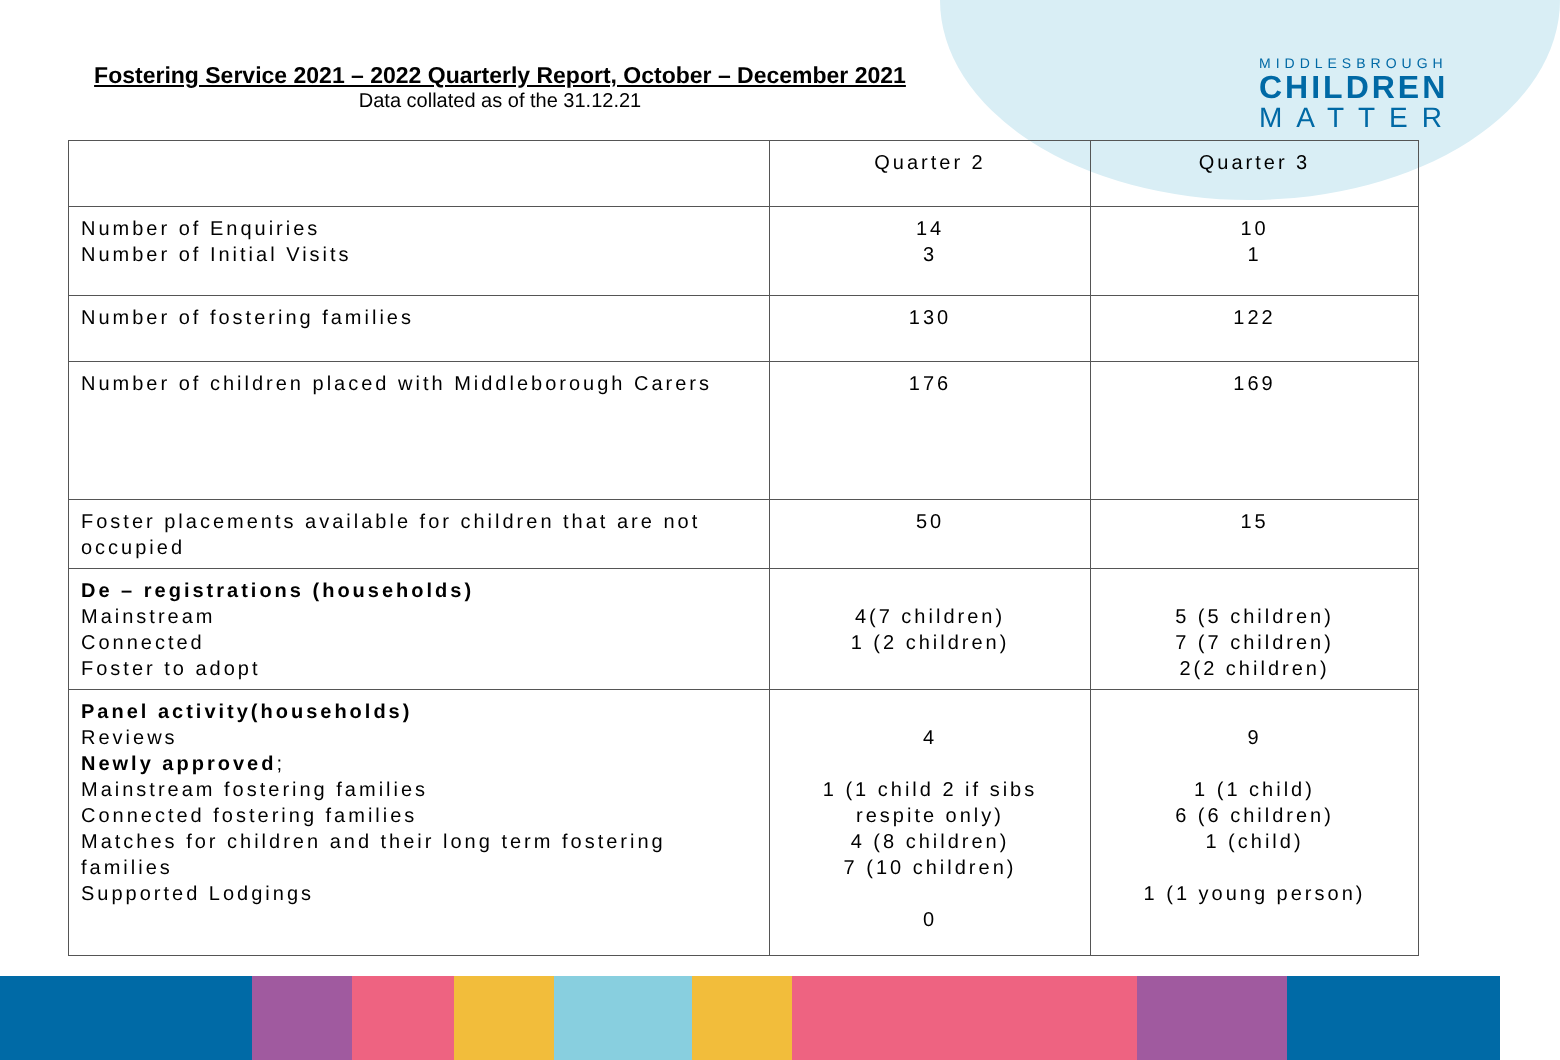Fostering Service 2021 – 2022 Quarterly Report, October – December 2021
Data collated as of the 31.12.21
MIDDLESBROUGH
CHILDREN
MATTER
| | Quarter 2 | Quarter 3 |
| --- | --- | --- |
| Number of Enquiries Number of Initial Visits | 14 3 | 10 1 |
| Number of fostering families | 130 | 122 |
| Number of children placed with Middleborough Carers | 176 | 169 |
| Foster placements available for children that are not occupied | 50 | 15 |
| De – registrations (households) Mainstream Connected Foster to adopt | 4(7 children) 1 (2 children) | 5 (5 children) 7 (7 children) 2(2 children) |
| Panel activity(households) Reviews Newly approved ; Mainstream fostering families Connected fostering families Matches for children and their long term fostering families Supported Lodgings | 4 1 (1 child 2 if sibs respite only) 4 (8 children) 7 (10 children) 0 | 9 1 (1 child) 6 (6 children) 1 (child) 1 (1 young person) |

--

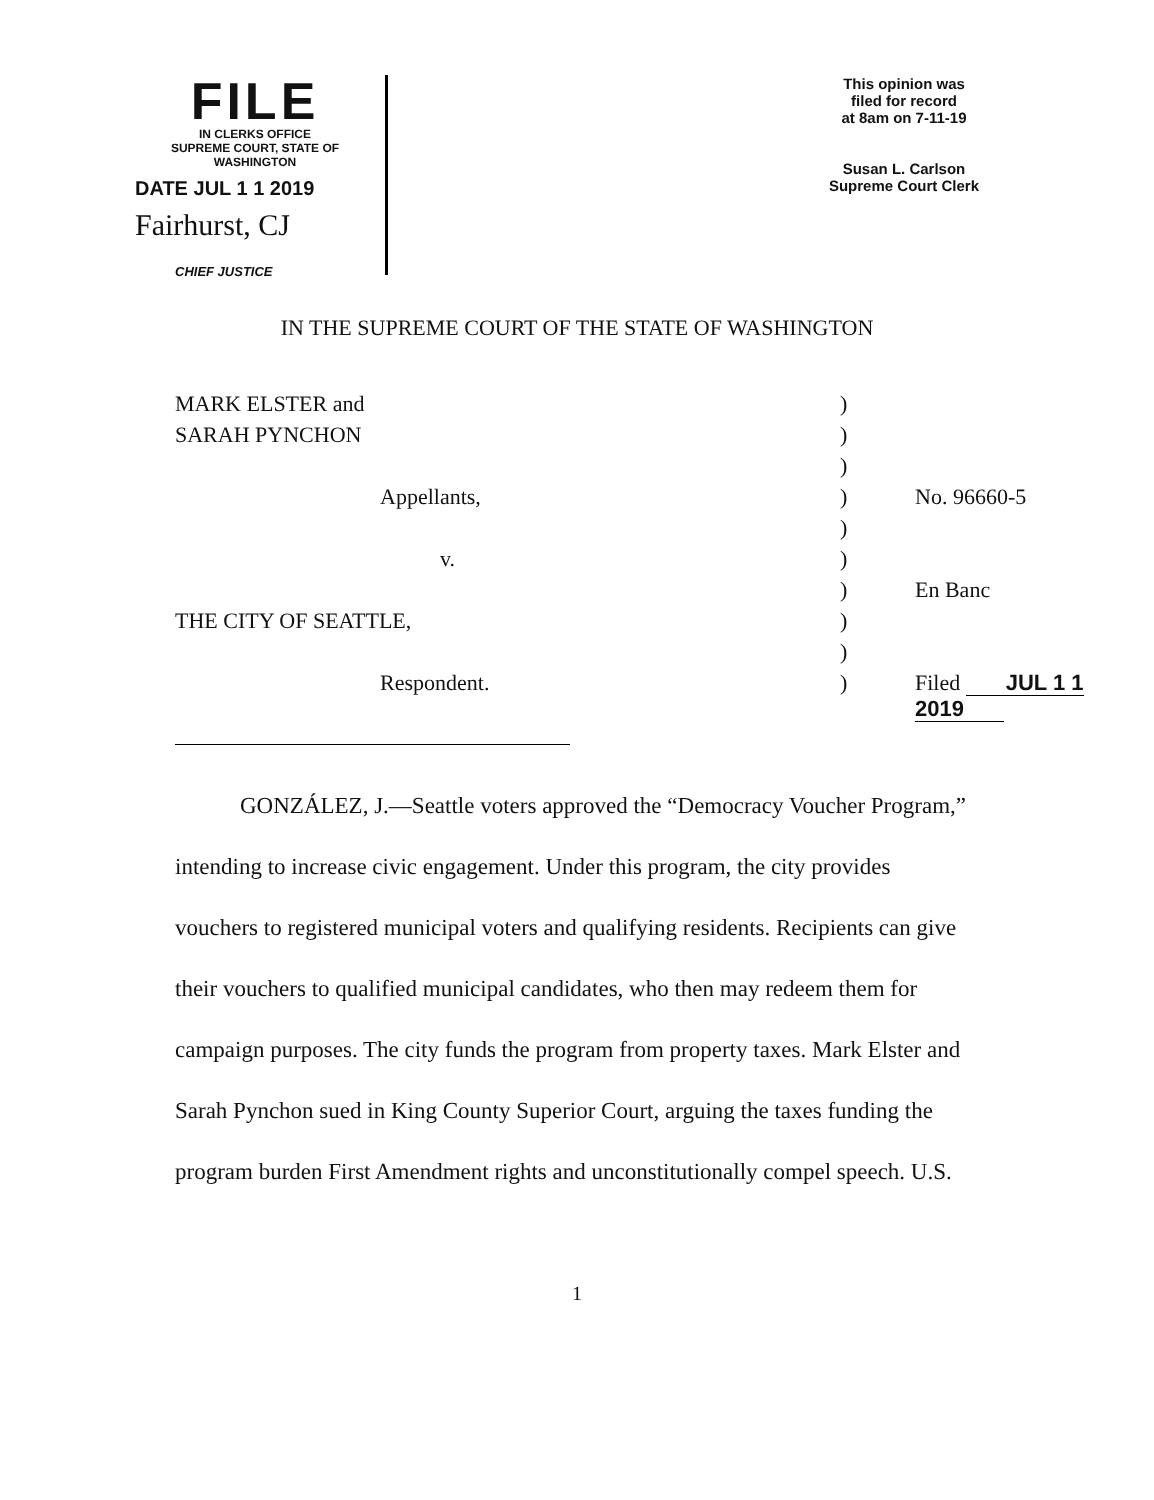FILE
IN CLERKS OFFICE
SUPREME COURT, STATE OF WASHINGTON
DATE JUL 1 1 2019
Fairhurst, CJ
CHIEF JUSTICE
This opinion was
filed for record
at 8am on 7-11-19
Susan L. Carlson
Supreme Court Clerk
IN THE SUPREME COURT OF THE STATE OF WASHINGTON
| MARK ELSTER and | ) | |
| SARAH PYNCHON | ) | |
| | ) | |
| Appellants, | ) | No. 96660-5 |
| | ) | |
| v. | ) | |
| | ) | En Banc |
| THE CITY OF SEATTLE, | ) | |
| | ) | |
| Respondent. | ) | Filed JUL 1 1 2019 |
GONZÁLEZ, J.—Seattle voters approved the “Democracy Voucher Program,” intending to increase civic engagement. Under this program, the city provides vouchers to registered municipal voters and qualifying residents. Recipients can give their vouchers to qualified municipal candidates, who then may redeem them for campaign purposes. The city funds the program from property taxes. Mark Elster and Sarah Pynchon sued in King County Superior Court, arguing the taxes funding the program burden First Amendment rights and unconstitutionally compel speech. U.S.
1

● **Task brief**
Begin with the line above that has "filed for record" and continue through the line that has "JUL 1 1 2019 |", setting each one down exactly. Stop there.

● **Reply**
filed for record
at 8am on 7-11-19
Susan L. Carlson
Supreme Court Clerk
IN THE SUPREME COURT OF THE STATE OF WASHINGTON
| MARK ELSTER and | ) | |
| SARAH PYNCHON | ) | |
| | ) | |
| Appellants, | ) | No. 96660-5 |
| | ) | |
| v. | ) | |
| | ) | En Banc |
| THE CITY OF SEATTLE, | ) | |
| | ) | |
| Respondent. | ) | Filed JUL 1 1 2019 |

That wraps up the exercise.